(Bloomberg) -- Russian President Vladimir Putin expressed frustration that U.S. “political schizophrenia” over Donald Trump’s alleged ties to Russia is wrecking efforts to foster a new era of partnership between their countries.
Allegations that President Trump passed highly classified intelligence to Russian Foreign Minister Sergei Lavrov at White House talks are intended to incite “anti-Russian sentiment” and destabilize U.S. politics, Putin told reporters in Sochi on Wednesday. Those making such claims “either don’t understand that they are harming their own country, which means they are just dumb, or they understand everything and then they are dangerous and unscrupulous people,” he said.
Putin is coming to the conclusion that it’s impossible to normalize ties with the U.S., said Fyodor Lukyanov head of the Foreign and Defense Policy Council, an advisory body to the Kremlin. “Trump’s hands are totally tied,” he said.
Trump entered the White House in January after repeatedly praising Putin during the U.S. presidential election campaign and pledging to join Russia in fighting Islamic State. After years of confrontation with the Obama administration over Russian backing for Syrian President Bashar al-Assad, the Kremlin’s eager to involve the U.S. in its plans to set up safe zones in the Middle Eastern country to help resolve the six-year war. Trump also hinted during the campaign that he may end sanctions imposed in 2014 over Russia’s annexation of Crimea and support for separatists in eastern Ukraine.

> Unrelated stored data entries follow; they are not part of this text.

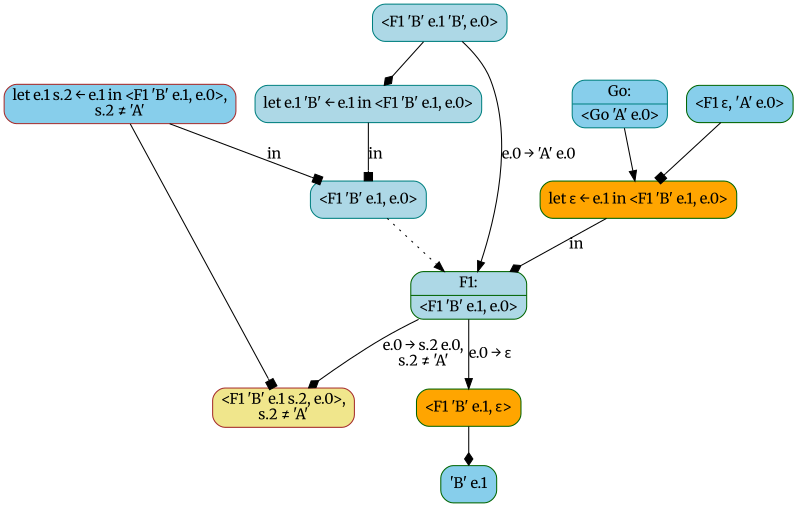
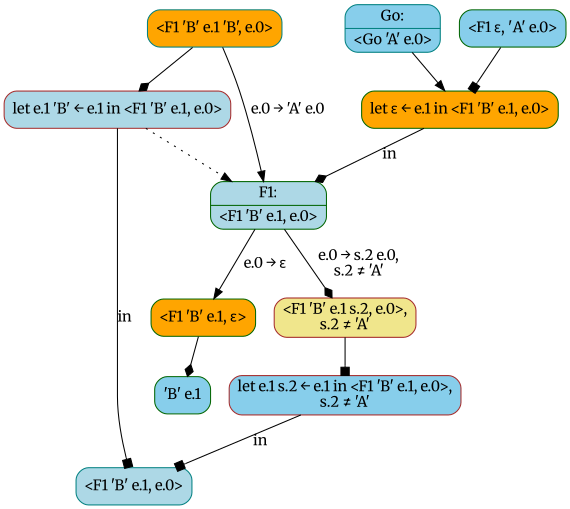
  digraph {
    fontname=Merriweather
    node [color=darkgreen fillcolor=skyblue fontname=Merriweather shape=box style="rounded,filled"]
    edge [arrowhead=normal fontname=Merriweather]
    n1 [color=teal label="{Go:|\<Go 'A' e.0\>}" shape=record]
    n2 [fillcolor=orange label="let ε ← e.1 in <F1 'B' e.1, e.0>"]
    n3 [label="<F1 ε, 'A' e.0>"]
    n4 [fillcolor=lightblue label="{F1:|\<F1 'B' e.1, e.0\>}" shape=record]
    n5 [color=brown fillcolor=khaki label="<F1 'B' e.1 s.2, e.0>,\ns.2 ≠ 'A'"]
    n6 [fillcolor=orange label="<F1 'B' e.1, ε>"]
-   n7 [color=teal fillcolor=lightblue label="<F1 'B' e.1 'B', e.0>"]
-   n8 [color=teal fillcolor=lightblue label="let e.1 'B' ← e.1 in <F1 'B' e.1, e.0>"]
+   n7 [color=teal fillcolor=orange label="<F1 'B' e.1 'B', e.0>"]
+   n8 [color=brown fillcolor=lightblue label="let e.1 'B' ← e.1 in <F1 'B' e.1, e.0>"]
    n9 [color=brown label="let e.1 s.2 ← e.1 in <F1 'B' e.1, e.0>,\ns.2 ≠ 'A'"]
    n10 [label="'B' e.1"]
    n11 [color=teal fillcolor=lightblue label="<F1 'B' e.1, e.0>"]
    n1 -> n2
    n2 -> n4 [arrowhead=diamond label=in]
    n3 -> n2 [arrowhead=box]
    n4 -> n5 [arrowhead=diamond label="e.0 → s.2 e.0,\ns.2 ≠ 'A'"]
    n4 -> n6 [label="e.0 → ε"]
-   n9 -> n5 [arrowhead=box]
+   n5 -> n9 [arrowhead=box]
    n6 -> n10 [arrowhead=diamond]
    n7 -> n4 [label="e.0 → 'A' e.0"]
    n7 -> n8 [arrowhead=diamond]
    n8 -> n11 [arrowhead=box label=in]
    n9 -> n11 [arrowhead=box label=in]
-   n11 -> n4 [style=dotted]
+   n8 -> n4 [style=dotted]
  }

The stream of controversies over Russia since Trump took office means there’s been little or no movement on any of these issues. The Oval Office meeting with Lavrov last week took place a day after Trump fired FBI Director James Comey, who was leading investigations into possible collusion by Trump associates in Russian interference with the U.S. elections. The New York Times reported Tuesday that a February memo written by Comey alleged that Trump asked him to drop an investigation into former National Security Adviser Michael Flynn, a day after Flynn was ousted for misleading the White House over details of his conversations with Russia’s U.S. ambassador.
“At first, when we saw how this process of political struggle is developing, it made us laugh,” Putin said. “Today it’s not just sad, it’s a matter of concern to us, because what else can you think about people who generate such nonsense?”
While they’ve spoken by phone three times, Putin and Trump have yet to meet in person despite early hopes of a summit between the two presidents. Officials have said the first face-to-face talks may take place at the July 7-8 Group of 20 summit in Hamburg. Even so, while both sides “hope” for a meeting in Hamburg, “no specific agreement has been reached so far,” Kremlin aide Yuri Ushakov told reporters Wednesday.
Trump’s meeting with Lavrov was his first as president with a top Russian official. Putin said the controversy over the talks was “nonsense,” and Russia “highly valued” the contact. He offered to provide a transcript to the U.S. Congress to prove that Trump didn’t give away any secrets, “if the American administration would like that, of course.”
Putin joked that he’d have to “reprimand” Lavrov because he hasn’t “shared any secrets with me or with representatives of Russian special services” from the meeting. Russia “has no intention of interfering” in domestic U.S. political conflicts and it’s up to the American people to judge Trump’s work as president, he said.
Republican Senator Susan Collins said it would be “absurd” to get any evidence from the Russians and suggested that Trump should stop meeting with representatives from Moscow.
Speaking on CNN, Collins said she “can’t help but wonder if this is a Russian plot to undermine confidence further” in the president and U.S. democracy. “But unfortunately when the president meets with the Russian foreign minister and the Russian ambassador he gives more fuel to the fire.”
In a series of tweets on Tuesday, Trump defended sharing information about Islamic State threats to airline safety with Russian officials at the meeting, saying he had an “absolute right” to do so. National Security Adviser H.R. McMaster said the president’s disclosures, first reported by the Washington Post, were “wholly appropriate.” The Post reported that U.S. officials were concerned that Trump had disclosed highly classified information from an ally that could be enough to enable the Russians to identify the source. The New York Times reported Tuesday that the information came from Israel.
U.S. presidents in the past have either intentionally or inadvertently released classified information about surveillance capabilities and intelligence that was collected. The president has broad authority to declassify information so it’s not likely that Trump broke the law, according to the Post, even though he shared it with a U.S. adversary.
Putin took another dig at the controversy at his news conference with Italian Prime Minister Paolo Gentiloni by telling reporters that he’d handed over a message for leaders of the Group of Seven nations who meet in Italy next week for their annual summit.
It’s a “secret” message, Putin said.